▶ **HOW TO COMPLETE THIS TASK**
Restate each line below word for word, skipping every picture.

_____

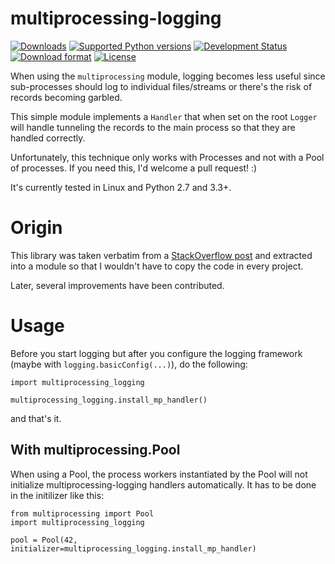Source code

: # multiprocessing-logging

[![Downloads](https://pypip.in/download/multiprocessing-logging/badge.svg)](https://pypi.python.org/pypi/multiprocessing-logging/)
[![Supported Python versions](https://pypip.in/py_versions/multiprocessing-logging/badge.svg)](https://pypi.python.org/pypi/multiprocessing-logging/)
[![Development Status](https://pypip.in/status/multiprocessing-logging/badge.svg)](https://pypi.python.org/pypi/multiprocessing-logging/)
[![Download format](https://pypip.in/format/multiprocessing-logging/badge.svg)](https://pypi.python.org/pypi/multiprocessing-logging/)
[![License](https://pypip.in/license/multiprocessing-logging/badge.svg)](https://pypi.python.org/pypi/multiprocessing-logging/)


When using the `multiprocessing` module, logging becomes less useful since
sub-processes should log to individual files/streams or there's the risk of
records becoming garbled.

This simple module implements a `Handler` that when set on the root
`Logger` will handle tunneling the records to the main process so that
they are handled correctly.

Unfortunately, this technique only works with Processes and not with a Pool
of processes. If you need this, I'd welcome a pull request! :)

It's currently tested in Linux and Python 2.7 and 3.3+.


# Origin

This library was taken verbatim from a [StackOverflow post](http://stackoverflow.com/questions/641420/how-should-i-log-while-using-multiprocessing-in-python)
and extracted into a module so that I wouldn't have to copy the code in every
project.

Later, several improvements have been contributed.

# Usage

Before you start logging but after you configure the logging framework (maybe with `logging.basicConfig(...)`), do the following:

    import multiprocessing_logging

    multiprocessing_logging.install_mp_handler()

and that's it.

## With multiprocessing.Pool

When using a Pool, the process workers instantiated by the Pool will not initialize multiprocessing-logging handlers automatically.
It has to be done in the initilizer like this:

    from multiprocessing import Pool
    import multiprocessing_logging

    pool = Pool(42, initializer=multiprocessing_logging.install_mp_handler)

_____

▶ **OUTPUT FOR THIS TASK**
Source code

: # multiprocessing-logging

[![Downloads](https://pypip.in/download/multiprocessing-logging/badge.svg)](https://pypi.python.org/pypi/multiprocessing-logging/)
[![Supported Python versions](https://pypip.in/py_versions/multiprocessing-logging/badge.svg)](https://pypi.python.org/pypi/multiprocessing-logging/)
[![Development Status](https://pypip.in/status/multiprocessing-logging/badge.svg)](https://pypi.python.org/pypi/multiprocessing-logging/)
[![Download format](https://pypip.in/format/multiprocessing-logging/badge.svg)](https://pypi.python.org/pypi/multiprocessing-logging/)
[![License](https://pypip.in/license/multiprocessing-logging/badge.svg)](https://pypi.python.org/pypi/multiprocessing-logging/)


When using the `multiprocessing` module, logging becomes less useful since
sub-processes should log to individual files/streams or there's the risk of
records becoming garbled.

This simple module implements a `Handler` that when set on the root
`Logger` will handle tunneling the records to the main process so that
they are handled correctly.

Unfortunately, this technique only works with Processes and not with a Pool
of processes. If you need this, I'd welcome a pull request! :)

It's currently tested in Linux and Python 2.7 and 3.3+.


# Origin

This library was taken verbatim from a [StackOverflow post](http://stackoverflow.com/questions/641420/how-should-i-log-while-using-multiprocessing-in-python)
and extracted into a module so that I wouldn't have to copy the code in every
project.

Later, several improvements have been contributed.

# Usage

Before you start logging but after you configure the logging framework (maybe with `logging.basicConfig(...)`), do the following:

    import multiprocessing_logging

    multiprocessing_logging.install_mp_handler()

and that's it.

## With multiprocessing.Pool

When using a Pool, the process workers instantiated by the Pool will not initialize multiprocessing-logging handlers automatically.
It has to be done in the initilizer like this:

    from multiprocessing import Pool
    import multiprocessing_logging

    pool = Pool(42, initializer=multiprocessing_logging.install_mp_handler)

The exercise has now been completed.